Abstract

This paper proposes a methodological approach in risk analysis of interdependent manufacturing systems which is based on Ghosh model - a variation of the Leontief input-output model. The proposed approach is able to quantify the impact of supply perturbations in a manufacturing system in terms of cost-price increase in production output due to increase in prices of value-added input brought about by degraded supply resulting from natural or man-made disasters and sudden policy changes. Unlike demand-driven perturbation models presented in literature, the supply-driven inoperability input-output model (SIIM) appears to be more relevant particularly in make-to-order manufacturing systems as demand is usually pre-determined and production costs typically increase when prices of inputs increase.

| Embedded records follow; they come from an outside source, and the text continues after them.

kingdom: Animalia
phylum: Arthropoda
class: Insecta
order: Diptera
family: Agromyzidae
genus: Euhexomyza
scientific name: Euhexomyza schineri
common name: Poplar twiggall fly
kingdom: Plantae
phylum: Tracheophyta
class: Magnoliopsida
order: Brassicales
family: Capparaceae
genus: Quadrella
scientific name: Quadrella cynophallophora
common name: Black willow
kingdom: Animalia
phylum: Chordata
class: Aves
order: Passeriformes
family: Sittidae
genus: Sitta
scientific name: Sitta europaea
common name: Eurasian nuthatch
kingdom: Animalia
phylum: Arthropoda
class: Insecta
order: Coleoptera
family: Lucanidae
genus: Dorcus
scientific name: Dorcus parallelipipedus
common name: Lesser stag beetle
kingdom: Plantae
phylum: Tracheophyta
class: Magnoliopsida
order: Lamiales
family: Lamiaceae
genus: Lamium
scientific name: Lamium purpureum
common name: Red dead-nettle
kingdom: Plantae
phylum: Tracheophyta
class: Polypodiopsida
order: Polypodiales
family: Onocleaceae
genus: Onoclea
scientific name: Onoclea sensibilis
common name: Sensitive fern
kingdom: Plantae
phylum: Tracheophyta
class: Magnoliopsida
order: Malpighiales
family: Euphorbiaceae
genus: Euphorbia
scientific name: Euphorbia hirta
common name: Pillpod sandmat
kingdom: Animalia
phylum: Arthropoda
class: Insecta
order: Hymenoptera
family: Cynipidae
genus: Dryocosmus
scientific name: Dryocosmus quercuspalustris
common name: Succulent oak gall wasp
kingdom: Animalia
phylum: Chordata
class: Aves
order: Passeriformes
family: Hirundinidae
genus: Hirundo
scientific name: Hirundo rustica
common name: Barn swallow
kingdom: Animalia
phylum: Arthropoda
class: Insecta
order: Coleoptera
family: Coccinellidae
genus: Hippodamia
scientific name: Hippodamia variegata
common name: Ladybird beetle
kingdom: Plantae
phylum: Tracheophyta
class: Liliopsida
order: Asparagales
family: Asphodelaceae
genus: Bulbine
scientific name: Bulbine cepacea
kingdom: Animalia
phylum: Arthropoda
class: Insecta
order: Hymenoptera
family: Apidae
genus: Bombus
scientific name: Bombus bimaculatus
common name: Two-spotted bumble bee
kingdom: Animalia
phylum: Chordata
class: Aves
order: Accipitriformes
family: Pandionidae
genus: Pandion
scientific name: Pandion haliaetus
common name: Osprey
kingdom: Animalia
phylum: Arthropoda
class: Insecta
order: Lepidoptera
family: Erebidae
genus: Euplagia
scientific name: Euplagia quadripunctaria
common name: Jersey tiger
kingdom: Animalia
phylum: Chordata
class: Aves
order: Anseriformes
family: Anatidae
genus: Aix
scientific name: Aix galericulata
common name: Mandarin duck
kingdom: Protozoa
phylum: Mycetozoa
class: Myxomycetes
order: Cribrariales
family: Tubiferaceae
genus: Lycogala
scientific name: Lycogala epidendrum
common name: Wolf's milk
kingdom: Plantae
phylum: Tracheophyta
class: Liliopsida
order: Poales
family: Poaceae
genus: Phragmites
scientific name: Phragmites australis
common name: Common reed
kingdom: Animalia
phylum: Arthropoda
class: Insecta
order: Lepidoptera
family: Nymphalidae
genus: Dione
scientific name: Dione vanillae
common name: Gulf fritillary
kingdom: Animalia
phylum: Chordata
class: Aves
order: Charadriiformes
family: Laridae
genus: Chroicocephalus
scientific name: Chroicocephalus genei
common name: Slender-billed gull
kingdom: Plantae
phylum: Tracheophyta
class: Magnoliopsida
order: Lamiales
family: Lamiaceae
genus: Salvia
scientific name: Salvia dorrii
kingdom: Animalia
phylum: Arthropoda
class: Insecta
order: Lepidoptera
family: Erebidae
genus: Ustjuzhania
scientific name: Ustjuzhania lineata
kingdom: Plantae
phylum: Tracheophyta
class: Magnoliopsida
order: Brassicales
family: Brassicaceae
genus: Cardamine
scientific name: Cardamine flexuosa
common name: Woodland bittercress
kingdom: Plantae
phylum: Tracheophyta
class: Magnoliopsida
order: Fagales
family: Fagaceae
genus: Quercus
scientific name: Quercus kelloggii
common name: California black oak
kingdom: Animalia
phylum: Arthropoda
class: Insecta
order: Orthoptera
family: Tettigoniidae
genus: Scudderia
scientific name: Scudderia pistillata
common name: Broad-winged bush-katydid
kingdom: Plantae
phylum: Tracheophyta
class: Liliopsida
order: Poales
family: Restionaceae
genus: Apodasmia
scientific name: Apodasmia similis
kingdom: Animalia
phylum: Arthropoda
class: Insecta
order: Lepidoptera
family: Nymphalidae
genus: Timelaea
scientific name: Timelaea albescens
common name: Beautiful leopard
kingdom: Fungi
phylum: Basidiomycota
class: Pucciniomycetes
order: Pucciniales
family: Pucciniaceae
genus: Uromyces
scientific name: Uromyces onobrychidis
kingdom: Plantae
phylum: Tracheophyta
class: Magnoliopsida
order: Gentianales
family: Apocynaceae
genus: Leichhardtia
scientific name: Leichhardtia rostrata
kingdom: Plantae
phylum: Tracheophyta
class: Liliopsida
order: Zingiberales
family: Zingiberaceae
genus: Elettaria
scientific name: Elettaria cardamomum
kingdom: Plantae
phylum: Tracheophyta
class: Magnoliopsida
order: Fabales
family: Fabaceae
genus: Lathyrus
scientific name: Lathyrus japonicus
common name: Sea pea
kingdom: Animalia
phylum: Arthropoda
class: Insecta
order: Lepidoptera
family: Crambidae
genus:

An actual case study was carried out in a furniture manufacturing firm in central Philippines and three scenarios were presented to illustrate the proposed approach: (1) a sudden log ban in the location of the supplier, (2) increase in labor costs and (3) metal shortage caused by severe weather condition. Results show that supply perturbation of upstream processes does not impact downstream processes as long as these processes remain independent of the perturbed upstream process as described in firm's system structure and topology. This also shows that the magnitude of impact of non-perturbed process depends on its nature of interdependence of the perturbed process. The proposed approach is highly relevant for manufacturing practitioners in formulating and implementing mitigation and adaptation policies.